● **DOCUMENT PASSAGE**
-=-=-

I want that school to ponder on how our slave ancestors survived for 300 years of the worst punishment imaginable. Our ancestors were stolen from Africa, and they and their children would not breathe God’s wonderful air in its purest form for all of three centuries. They were in chains in the holds of those ships during the Middle Passage, and when they landed here they were sold at the market like cattle.

Many slaves were born into the condition. The slave master worked at keeping our ancestors divided. They ripped up families, tribes. They stymied their religions. They didn’t allow our ancestors to plant too much food. Native Americans – the Plains Indians, the Aztecs, the Maya, the Inca, others — were also under European rule, so they couldn’t provide refuge. Our slave ancestors resisted, but the mountains they had to climb were steep in a strange land.

Our ancestors slaved in the fields of the Europeans, making them wealthy. The Europeans, through the barrels of their guns, ripped up our families and made us labor for their enrichment. The degradation was so complete, going on 200 years after slavery was abolished on paper, and we still struggle to fight off the chains on our minds.

-=-=-

● **DIRECTIVE 1**
Translate this sentence from the slavery passage into Spanish: "Our ancestors slaved in the fields of the Europeans, making them wealthy."

-=-=-

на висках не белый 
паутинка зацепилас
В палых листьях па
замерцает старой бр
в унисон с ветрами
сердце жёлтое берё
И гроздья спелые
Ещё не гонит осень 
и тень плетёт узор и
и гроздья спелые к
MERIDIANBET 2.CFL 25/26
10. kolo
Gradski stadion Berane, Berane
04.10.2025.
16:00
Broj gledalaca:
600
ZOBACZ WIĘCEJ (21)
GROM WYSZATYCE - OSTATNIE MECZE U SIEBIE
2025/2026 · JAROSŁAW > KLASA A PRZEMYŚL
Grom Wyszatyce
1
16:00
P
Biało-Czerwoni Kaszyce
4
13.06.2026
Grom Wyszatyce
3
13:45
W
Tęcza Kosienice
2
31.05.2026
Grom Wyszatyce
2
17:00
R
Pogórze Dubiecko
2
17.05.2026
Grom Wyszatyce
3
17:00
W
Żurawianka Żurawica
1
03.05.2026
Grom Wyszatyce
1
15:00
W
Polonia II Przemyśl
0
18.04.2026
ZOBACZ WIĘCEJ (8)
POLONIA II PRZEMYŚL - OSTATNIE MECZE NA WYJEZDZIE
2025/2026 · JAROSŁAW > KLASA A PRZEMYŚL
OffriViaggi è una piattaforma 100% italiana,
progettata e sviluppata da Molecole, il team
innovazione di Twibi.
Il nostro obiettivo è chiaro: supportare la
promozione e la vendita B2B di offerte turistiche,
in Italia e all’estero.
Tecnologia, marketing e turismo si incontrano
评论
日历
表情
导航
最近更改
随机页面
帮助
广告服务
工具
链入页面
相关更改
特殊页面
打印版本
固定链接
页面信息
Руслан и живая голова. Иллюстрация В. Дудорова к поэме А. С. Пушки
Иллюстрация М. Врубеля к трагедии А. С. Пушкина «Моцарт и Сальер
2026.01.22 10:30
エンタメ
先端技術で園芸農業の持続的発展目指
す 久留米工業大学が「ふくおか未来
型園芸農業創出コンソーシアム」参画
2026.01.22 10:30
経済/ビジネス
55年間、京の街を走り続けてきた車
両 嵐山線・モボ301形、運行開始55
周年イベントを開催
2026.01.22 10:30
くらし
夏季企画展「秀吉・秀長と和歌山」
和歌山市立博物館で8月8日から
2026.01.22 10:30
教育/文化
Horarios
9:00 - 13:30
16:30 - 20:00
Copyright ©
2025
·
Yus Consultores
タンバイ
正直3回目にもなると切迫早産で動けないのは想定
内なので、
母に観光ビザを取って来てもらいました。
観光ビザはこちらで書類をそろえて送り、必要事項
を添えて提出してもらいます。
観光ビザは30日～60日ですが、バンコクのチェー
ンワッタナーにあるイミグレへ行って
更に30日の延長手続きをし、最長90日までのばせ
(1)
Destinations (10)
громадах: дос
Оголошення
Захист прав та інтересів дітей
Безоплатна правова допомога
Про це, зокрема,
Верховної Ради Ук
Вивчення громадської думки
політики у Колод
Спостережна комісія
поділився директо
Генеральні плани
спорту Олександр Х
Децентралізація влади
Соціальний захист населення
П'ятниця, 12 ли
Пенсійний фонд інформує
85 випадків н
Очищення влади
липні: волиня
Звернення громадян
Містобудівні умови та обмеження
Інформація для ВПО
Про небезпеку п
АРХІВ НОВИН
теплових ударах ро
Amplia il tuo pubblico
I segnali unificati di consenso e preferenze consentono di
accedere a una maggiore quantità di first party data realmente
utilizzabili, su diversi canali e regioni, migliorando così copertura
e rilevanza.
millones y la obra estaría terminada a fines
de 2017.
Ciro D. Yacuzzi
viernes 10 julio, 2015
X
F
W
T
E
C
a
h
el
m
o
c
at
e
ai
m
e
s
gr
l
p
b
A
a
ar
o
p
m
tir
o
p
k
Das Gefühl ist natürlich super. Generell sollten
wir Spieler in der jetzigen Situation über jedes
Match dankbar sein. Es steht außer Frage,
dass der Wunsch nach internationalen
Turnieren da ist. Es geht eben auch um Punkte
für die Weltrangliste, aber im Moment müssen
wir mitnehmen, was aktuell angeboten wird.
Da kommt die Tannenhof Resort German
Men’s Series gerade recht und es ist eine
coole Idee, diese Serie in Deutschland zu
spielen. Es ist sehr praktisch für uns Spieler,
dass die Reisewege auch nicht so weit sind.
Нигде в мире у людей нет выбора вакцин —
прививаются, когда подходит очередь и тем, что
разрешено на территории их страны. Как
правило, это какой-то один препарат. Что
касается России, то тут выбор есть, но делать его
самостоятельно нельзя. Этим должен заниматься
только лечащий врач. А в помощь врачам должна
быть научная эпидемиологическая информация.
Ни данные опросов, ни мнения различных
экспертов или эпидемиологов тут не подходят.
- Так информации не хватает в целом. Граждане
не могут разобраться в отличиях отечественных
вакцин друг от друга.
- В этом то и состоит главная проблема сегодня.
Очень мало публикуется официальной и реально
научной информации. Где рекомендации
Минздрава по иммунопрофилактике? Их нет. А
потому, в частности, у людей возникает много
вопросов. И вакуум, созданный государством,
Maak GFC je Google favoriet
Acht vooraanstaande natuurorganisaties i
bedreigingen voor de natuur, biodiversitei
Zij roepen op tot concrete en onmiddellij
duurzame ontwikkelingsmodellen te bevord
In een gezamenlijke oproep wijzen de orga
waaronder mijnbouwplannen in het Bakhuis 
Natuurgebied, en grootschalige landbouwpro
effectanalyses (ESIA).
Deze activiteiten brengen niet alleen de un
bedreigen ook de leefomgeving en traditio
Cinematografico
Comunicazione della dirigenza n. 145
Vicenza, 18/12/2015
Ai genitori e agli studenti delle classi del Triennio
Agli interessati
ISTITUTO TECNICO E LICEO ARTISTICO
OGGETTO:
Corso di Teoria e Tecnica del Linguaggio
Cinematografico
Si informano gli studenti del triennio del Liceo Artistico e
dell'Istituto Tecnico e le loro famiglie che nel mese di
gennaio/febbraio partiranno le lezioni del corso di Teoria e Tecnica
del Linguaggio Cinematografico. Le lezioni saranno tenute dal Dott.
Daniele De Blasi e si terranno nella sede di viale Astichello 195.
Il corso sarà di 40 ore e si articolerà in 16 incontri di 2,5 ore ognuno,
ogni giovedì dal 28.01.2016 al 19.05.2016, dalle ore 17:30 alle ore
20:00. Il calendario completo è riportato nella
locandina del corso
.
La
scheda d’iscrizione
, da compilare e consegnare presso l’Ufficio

-=-=-

● **DIRECTIVE 2**
Rewrite the listing from its first line through the line containing "OffriViaggi è una", swapping "ZOBACZ WIĘCEJ" for "POKAŻ WIĘCEJ" and keeping everything else the same.

● **EXERCISE RESPONSE 1**
Nuestros antepasados trabajaron como esclavos en los campos de los europeos, y los hicieron ricos.

● **EXERCISE RESPONSE 2**
на висках не белый 
паутинка зацепилас
В палых листьях па
замерцает старой бр
в унисон с ветрами
сердце жёлтое берё
И гроздья спелые
Ещё не гонит осень 
и тень плетёт узор и
и гроздья спелые к
MERIDIANBET 2.CFL 25/26
10. kolo
Gradski stadion Berane, Berane
04.10.2025.
16:00
Broj gledalaca:
600
POKAŻ WIĘCEJ (21)
GROM WYSZATYCE - OSTATNIE MECZE U SIEBIE
2025/2026 · JAROSŁAW > KLASA A PRZEMYŚL
Grom Wyszatyce
1
16:00
P
Biało-Czerwoni Kaszyce
4
13.06.2026
Grom Wyszatyce
3
13:45
W
Tęcza Kosienice
2
31.05.2026
Grom Wyszatyce
2
17:00
R
Pogórze Dubiecko
2
17.05.2026
Grom Wyszatyce
3
17:00
W
Żurawianka Żurawica
1
03.05.2026
Grom Wyszatyce
1
15:00
W
Polonia II Przemyśl
0
18.04.2026
POKAŻ WIĘCEJ (8)
POLONIA II PRZEMYŚL - OSTATNIE MECZE NA WYJEZDZIE
2025/2026 · JAROSŁAW > KLASA A PRZEMYŚL
OffriViaggi è una piattaforma 100% italiana,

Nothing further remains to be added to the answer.